For Atholl a marriage would maintain blood links and renew a political alliance with the Glenorchy Campbells. Since the earl had five daughters for whom to find suitable husbands and provide tochers, he could use their marriages to expand and strengthen his national and regional powerbase.

Apart from Jean who wed Black Duncan, Atholl's other daughters all married members of the Scottish peerage.

Jean had been betrothed to the earl of Angus in 1565 but probably due to changing political circumstances that alliance did not materialise.

Maitland's assistance

When discussing marriages with Atholl, the Glenorchys were more supplicants than equals so Kate's close friend, William Maitland of Lethington, Mary, Queen of Scots' Secretary and a skilled diplomat who was asked to act as chief matchmaker.

Kate first suggested the possibility to Maitland, Atholl's brother-in-law, during the winter of 1566-7 (GD112/39/6/19). Things moved slowly because a group of Atholl's friends and advisers opposed the alliance and delayed its progress so that by the summer of 1570 Maitland was urging that terms be settled as quickly as possible.

He also reported the carefully-observed impressions of the prospective bride because Mary Fleming, Maitlands wife, had discussed the matter with her sister, Margaret, Atholl's wife (GD112/39/9/8).

The countess was fond of her step-daughter whom she treated as if she were her own daughter. Considerable care was taken to ascertain the suitability and mutual compatibility of the couple.

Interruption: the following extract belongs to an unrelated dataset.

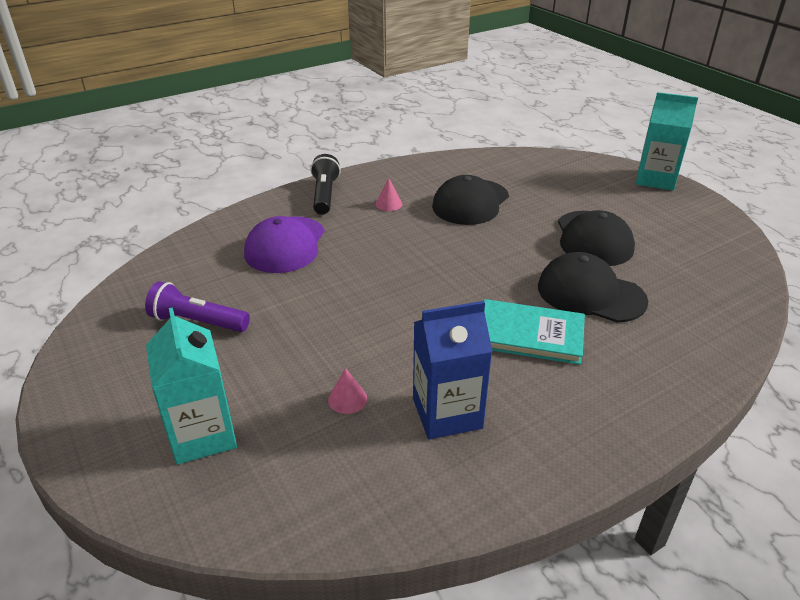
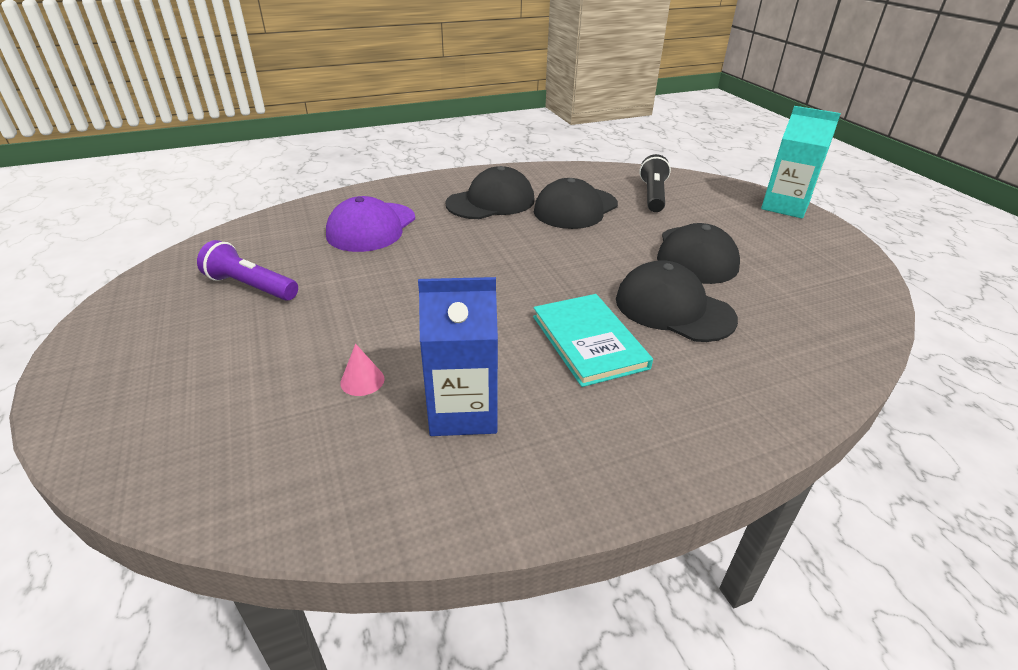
camera: 10 degrees right, 0 degrees up
turquoise carton [146,307,237,465] -> none
black flashlight [311,154,340,215] -> black flashlight moved to [639,154,671,212]
pink cone [376,178,402,211] -> black cap [445,166,535,219]
turquoise book [484,299,585,365] -> turquoise book turned 45 degrees clockwise [533,294,653,387]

Although the initial attention was fixed upon Margaret, Atholls second daughter by his first wife, it was the younger sister Jean who actually married Black Duncan at Dunkeld in November 1573, though such changes were not unusual.

Maitland was the chief negotiator, but Atholl's right-hand man and brother-in-law, William Stewart of Grandtully, helped with advice on the size of the tocher and the 'going-rate' in the current marriage market (GD112/39/12/9).

The final stages required a written commission signed by both Kate and Colin along with an explicit written statement and an oral elaboration of acceptable terms (GD112/39/9/13 & 14).